Last week marked the kickoff of the fourth year of the Serenity Soular Project, a collaborative effort between Swarthmore students and the Serenity House in North Philadelphia.
North Philly is one of the most impoverished neighborhoods in Philadelphia, having a high unemployment and childhood poverty rate. The Serenity House’s mission is to act as a safe space in the community and provide support groups, Bible study, stress management, and many other services. Now, with the help of Swarthmore students, the house has also become the neighborhood center for green technology and education.
The original concept was created several years ago by Swarthmore students with the intention of involving local residents in the creation of a community garden and garage roof garden at the Serenity House in the city. Originally called Sustainable Serenity, this initial collaboration later became the basis for its current work with solar and green technology. However, a garden was found to be unsustainable for the garage roof. Instead, Sustainable Serenity diverted its interest to renewable and sustainable energy. Laura Rigell ‘16, one of the current leaders of the project, said, “the team accepted an offer by Professor Carr Everbach of the Swarthmore engineering department to donate a solar panel for the roof. Professor Everbach led a series of workshops on solar power over the summer of 2014, which culminated in a public event to install the panel on the garage; it now powers lights in the backyard.”
The solar panel project proved to be a success, and since then the Sustainable Serenity project has broadened its scope and has gradually given way to today’s Soular group. “Residents expressed excitement to learn more about the industry and the potential that solar could bring jobs to the neighborhood,” Rigell continued. “In December 2014, we convened the ‘Sustainable Serenity’ team, including Swarthmore students and faculty, and North Philadelphia residents and began pursuing Serenity Soular.”
The project has been supported by a Pericles grant from Swarthmore’s Lang Center for Civic and Social Responsibility. Rigell cited many individual successes the project has achieved, including the Solar Panel Pilot Project, “a photovoltaic solar panel, energy inverter, and battery installed on the garage roof, which now power outdoor LED lights in the Community Garden,” as well as winning a city-wide sustainability contest “which qualifies each of the 18 households to receive free energy efficiency retrofits including full energy audits, insulation, window replacement and sealing, and ceiling repair.”
This year, the primary mission of the project is to work with local residents to completely solarize the roof of the Serenity House and make the house 100% sustainable. In order to get closer to this goal, the Serenity Soular project has received help from RE-volv, a group based in San Francisco dedicated to providing people with green technology. Rigell explained, “In May 2015, the Sustainable Serenity team was selected as one of RE-volv’s five Solar Ambassador teams to take part in a one-year fellowship. Throughout the duration of the fellowship, teams will work with RE-volv to bring their proposed solar projects to completion by May 2016 using RE-volv’s innovative financing model, which combines crowdfunding with a revolving fund.”
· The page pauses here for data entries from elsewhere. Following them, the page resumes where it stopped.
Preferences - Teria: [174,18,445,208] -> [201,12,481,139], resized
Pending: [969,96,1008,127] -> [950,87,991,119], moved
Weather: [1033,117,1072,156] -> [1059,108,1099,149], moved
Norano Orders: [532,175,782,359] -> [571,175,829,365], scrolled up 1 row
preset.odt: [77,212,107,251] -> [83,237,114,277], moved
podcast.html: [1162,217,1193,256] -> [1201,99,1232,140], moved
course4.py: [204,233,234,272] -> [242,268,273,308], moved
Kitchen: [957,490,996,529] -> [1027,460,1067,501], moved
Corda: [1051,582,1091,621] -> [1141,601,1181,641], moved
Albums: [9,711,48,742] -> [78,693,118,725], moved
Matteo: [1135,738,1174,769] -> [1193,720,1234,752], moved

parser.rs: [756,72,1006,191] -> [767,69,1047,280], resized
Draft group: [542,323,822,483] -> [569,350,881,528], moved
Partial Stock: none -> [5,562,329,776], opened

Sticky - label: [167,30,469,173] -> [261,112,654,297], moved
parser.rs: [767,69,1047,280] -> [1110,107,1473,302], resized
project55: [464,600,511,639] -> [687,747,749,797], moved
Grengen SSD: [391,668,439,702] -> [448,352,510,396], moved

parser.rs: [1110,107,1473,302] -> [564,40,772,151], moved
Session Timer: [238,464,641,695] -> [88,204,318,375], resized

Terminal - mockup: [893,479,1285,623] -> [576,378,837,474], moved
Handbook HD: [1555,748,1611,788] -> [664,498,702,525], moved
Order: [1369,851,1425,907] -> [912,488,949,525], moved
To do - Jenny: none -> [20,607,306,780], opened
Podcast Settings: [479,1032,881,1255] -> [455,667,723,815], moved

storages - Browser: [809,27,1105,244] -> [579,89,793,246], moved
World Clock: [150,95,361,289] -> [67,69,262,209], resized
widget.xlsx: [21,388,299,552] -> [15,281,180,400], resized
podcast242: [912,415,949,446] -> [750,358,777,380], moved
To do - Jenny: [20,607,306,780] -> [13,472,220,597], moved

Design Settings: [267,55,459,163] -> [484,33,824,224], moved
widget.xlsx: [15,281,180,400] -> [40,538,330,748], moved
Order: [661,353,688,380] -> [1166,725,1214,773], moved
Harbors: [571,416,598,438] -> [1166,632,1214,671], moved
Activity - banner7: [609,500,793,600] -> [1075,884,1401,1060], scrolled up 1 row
In addition to the fellowship, Rigell also envisions an apprenticeship program to train local residents in green jobs and get them involved in the growing solar industry. In order to fund this, the Serenity Soular project launched a crowdfunding campaign this semester with the hopes of raising $10,000 to fund the program. The campaign is already almost a quarter of the way to its goal, and the project is looking ahead. “In the long run, we aim to start up a solar installation enterprise in North Philadelphia that would hire local residents and operate as a worker-owned cooperative,” Rigell says.
Also important to the project is its role in the community and the people it works with. “By listening to the community’s voices and desires, the collaboration has together organized public events, to work in the garden, spark community conversation, and celebrate Mother’s Day,” Rigell said.
As part of the RE-volv grant, the Serenity House has also pledged its commitment to environmental education, both about the technology and to raise awareness for environmental justice. Rigell explained, “As Solar Ambassadors we will continue to host events in the community about how solar works and the potential contribution green energy could offer to North Philadelphia.” In fact, according to the Serenity crowdfunding page, $2,500 out of the $10,000 that Serenity Soular hopes to raise will be devoted to “supplies for public events to build public visibility” and “solar-installation training events for local residents.”
However, as the project grows and continues to be successful it will try not to lose sight of its original founding idea, which was the importance of collaboration with the residents of North Philadelphia. Rigell said, “Together, the ‘Sustainable Serenity’ team has developed a working perspective rooted in the idea of ‘just sustainability:’ the notion that a truly sustainable society is one in which all peoples are treated with dignity and have access to a healthy environment and secure livelihood. This community-college collaboration has remained committed to the values of reciprocity and exchange, and this has meant ‘crossing borders’ between North Philadelphia neighborhoods and the Swarthmore College campus.”